Copy each of the entries below character for character, with no changes.

Top of Provided data

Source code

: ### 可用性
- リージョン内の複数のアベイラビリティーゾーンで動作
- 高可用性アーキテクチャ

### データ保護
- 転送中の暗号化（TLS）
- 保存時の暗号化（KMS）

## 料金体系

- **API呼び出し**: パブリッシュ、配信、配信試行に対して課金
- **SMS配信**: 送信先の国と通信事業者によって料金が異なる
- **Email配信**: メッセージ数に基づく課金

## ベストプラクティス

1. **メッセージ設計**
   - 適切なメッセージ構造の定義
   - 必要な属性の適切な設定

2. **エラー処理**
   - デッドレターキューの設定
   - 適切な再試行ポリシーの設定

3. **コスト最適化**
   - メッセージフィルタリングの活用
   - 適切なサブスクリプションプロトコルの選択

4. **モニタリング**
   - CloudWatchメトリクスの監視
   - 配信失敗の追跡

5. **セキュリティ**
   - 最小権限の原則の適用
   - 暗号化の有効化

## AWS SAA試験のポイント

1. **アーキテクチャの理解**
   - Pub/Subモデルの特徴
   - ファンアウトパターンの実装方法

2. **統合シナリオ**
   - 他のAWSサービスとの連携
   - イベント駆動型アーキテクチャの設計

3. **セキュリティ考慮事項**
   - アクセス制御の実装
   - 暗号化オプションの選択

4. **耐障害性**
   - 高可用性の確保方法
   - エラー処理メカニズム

Bottom of Provided data

■ **Solution**
Source code

: ### 可用性
- リージョン内の複数のアベイラビリティーゾーンで動作
- 高可用性アーキテクチャ

### データ保護
- 転送中の暗号化（TLS）
- 保存時の暗号化（KMS）

## 料金体系

- **API呼び出し**: パブリッシュ、配信、配信試行に対して課金
- **SMS配信**: 送信先の国と通信事業者によって料金が異なる
- **Email配信**: メッセージ数に基づく課金

## ベストプラクティス

1. **メッセージ設計**
   - 適切なメッセージ構造の定義
   - 必要な属性の適切な設定

2. **エラー処理**
   - デッドレターキューの設定
   - 適切な再試行ポリシーの設定

3. **コスト最適化**
   - メッセージフィルタリングの活用
   - 適切なサブスクリプションプロトコルの選択

4. **モニタリング**
   - CloudWatchメトリクスの監視
   - 配信失敗の追跡

5. **セキュリティ**
   - 最小権限の原則の適用
   - 暗号化の有効化

## AWS SAA試験のポイント

1. **アーキテクチャの理解**
   - Pub/Subモデルの特徴
   - ファンアウトパターンの実装方法

2. **統合シナリオ**
   - 他のAWSサービスとの連携
   - イベント駆動型アーキテクチャの設計

3. **セキュリティ考慮事項**
   - アクセス制御の実装
   - 暗号化オプションの選択

4. **耐障害性**
   - 高可用性の確保方法
   - エラー処理メカニズム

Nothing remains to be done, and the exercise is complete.